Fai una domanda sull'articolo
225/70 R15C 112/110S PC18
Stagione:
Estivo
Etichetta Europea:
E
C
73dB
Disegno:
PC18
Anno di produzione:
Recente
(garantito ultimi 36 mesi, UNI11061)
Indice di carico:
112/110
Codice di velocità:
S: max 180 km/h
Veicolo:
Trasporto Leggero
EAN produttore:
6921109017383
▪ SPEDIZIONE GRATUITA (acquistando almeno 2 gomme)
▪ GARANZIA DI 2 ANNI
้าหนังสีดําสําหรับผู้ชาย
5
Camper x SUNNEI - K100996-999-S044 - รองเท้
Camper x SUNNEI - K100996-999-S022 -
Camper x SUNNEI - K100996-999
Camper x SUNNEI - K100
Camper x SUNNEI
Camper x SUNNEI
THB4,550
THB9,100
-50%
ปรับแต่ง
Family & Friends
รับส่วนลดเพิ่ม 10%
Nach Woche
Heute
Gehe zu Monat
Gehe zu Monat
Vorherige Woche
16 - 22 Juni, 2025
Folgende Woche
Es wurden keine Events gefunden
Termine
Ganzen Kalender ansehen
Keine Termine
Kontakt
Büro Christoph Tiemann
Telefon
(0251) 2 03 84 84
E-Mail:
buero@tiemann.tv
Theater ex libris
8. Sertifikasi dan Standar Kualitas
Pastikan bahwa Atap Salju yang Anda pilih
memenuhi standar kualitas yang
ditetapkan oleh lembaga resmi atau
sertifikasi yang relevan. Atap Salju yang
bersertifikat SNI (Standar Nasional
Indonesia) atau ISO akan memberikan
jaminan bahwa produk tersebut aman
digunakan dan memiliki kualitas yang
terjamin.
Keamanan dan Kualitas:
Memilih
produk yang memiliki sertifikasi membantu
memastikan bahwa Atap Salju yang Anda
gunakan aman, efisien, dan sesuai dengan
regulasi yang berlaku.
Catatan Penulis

· · ·

**WHAT YOU HAVE TO DO:**
Your answer should be the lines above from the one containing "Camper x SUNNEI - K100996-999-S022" through the one containing "Vorherige Woche", copied exactly and with both ends kept.

**EXERCISE OUTPUT:**
Camper x SUNNEI - K100996-999-S022 -
Camper x SUNNEI - K100996-999
Camper x SUNNEI - K100
Camper x SUNNEI
Camper x SUNNEI
THB4,550
THB9,100
-50%
ปรับแต่ง
Family & Friends
รับส่วนลดเพิ่ม 10%
Nach Woche
Heute
Gehe zu Monat
Gehe zu Monat
Vorherige Woche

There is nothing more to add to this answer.